By Nancy Rawles
Crown, 176 pp., $19.95
This touching novel performs an act of literary mirroring as a former slave, Sadie Watkins, describes for her granddaughter the horrors of life under slavery and reveals her longing for the only man she ever truly loved, her Jim. Loving Sadie but loving freedom more, Jim ran away from his owner, Miss Watson, and escaped down the Mississippi along with another runaway, a scruffy white boy called Huckleberry.
In an afterword Nancy Rawles says, ''I think 'Huckleberry Finn' is Twain's fantasy about what might have been in a world more humane than the one he grew up in." Rawles's imagination makes no similar escape into fantasy. Her novel is not about Jim but about those he left behind, who had to go on suffering the cruel toil and the horrific abuses of slavery. Allowed no hopeful future for herself or her children, sold away from her, Sadie drew strength from what little she had kept from her African past: a knife, a bowl, her knowledge of spells and cures.
Twain's novel is only the jumping-off place for ''My Jim." Rawles's inspiration is not the 19th-century American literary canon but its African-American counterpart, the slave narratives and oral histories, a tragic chorus into which Sadie's fictional voice -- mournful, proud, defiant -- blends seamlessly.
By Bill Hayes
Ballantine, 290 pp., illustrated, $23.95
Five quarts, give or take, is the amount of blood we contain, making the rounds of our veins and arteries, trading in its used cells for new ones every few weeks, or even hours, in its faithful mission of keeping us alive.
Part memoir, part social history, with just enough science in the mix for respectability, this intriguing ''personal and natural history of blood" roams at leisure from mythology to medical research and from Queen Victoria to Dracula, touching down wherever the author, Bill Hayes, finds a point of interest, direct or oblique, in pursuit of the topic at hand -- blood as substance, blood as metaphor.
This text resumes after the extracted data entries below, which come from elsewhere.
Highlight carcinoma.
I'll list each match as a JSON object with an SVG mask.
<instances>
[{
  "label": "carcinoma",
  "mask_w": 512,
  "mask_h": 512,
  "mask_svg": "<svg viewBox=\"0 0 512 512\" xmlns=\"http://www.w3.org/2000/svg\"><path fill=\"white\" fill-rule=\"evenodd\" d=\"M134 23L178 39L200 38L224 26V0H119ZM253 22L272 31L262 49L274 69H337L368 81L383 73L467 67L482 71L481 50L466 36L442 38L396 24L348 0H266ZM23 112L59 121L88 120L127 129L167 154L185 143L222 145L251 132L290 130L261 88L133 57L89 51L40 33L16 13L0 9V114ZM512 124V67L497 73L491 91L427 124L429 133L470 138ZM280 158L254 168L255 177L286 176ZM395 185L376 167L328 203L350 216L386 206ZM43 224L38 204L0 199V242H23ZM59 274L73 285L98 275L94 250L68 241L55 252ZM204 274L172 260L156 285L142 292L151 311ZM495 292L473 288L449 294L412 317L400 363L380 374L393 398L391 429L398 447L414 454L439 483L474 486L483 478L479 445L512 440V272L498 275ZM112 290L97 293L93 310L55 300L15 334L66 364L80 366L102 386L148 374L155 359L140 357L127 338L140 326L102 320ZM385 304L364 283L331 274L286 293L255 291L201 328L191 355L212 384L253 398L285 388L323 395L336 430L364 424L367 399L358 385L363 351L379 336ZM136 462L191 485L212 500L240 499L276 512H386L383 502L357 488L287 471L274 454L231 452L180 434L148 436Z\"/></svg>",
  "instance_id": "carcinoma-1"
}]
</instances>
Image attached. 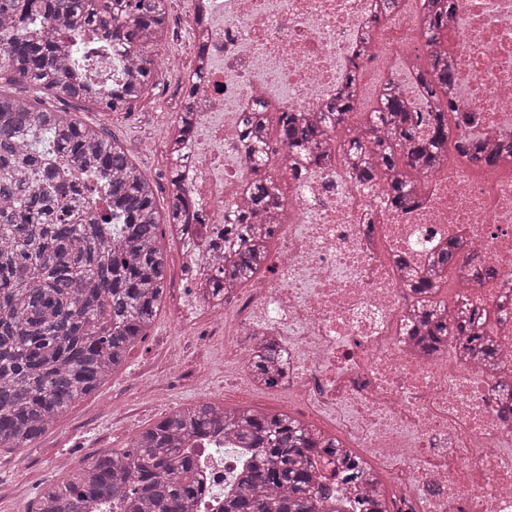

Blood figured as a fascinating mystery in Hayes's youth as an altar boy well schooled in the meaning of communion and as younger brother to four sisters, keepers of elusive female secrets. And since Hayes is a gay man, residing in San Francisco, whose longtime companion is living with AIDS, blood -- never entirely out of sight or out of mind -- is practically a third member of his household. If, in ''Five Quarts," he tells us at least as much about himself as about his ostensible subject, it is entirely by design, and very neatly done.
Climate of Fear: The Quest for Dignity in a Dehumanized World
By Wole Soyinka
Random House, 176 pp., paperback, $12.95
When a Nobel Prize winner speaks, we are inclined to listen. In ''Climate of Fear," Wole Soyinka, 1986 Nobel laureate honored for literature, and no doubt also for his imprisonment by the Nigerian regime he dared to criticize, addresses in the lectures collected here the world of terrorism and fear of terrorism full-blown since Sept. 11, though hardly unknown in any quarter of the globe before that infamous date.
There are no innocents: A once-unthinkable corollary to the tenets of mid-20th-century radicalism has become the credo of the disenfranchised, of ''quasi-states," of extremists of any and all persuasions with a will to wield power. A confirmed modernist, Soyinka faults religion -- some more than others. A confirmed internationalist, he faults the United States, in particular its president, for squandering its stature and stooping rhetorically to the level of the fanatics: ''I am right; you are dead."
So what solutions does Soyinka propose? Engage in dialogue, not monologue. Recognize the dignity of others. Trust in the United Nations. In other words, for all the sententiousness of his presentation, he has little more to suggest than the rest of us.
Amanda Heller is a critic and editor who lives in Newton.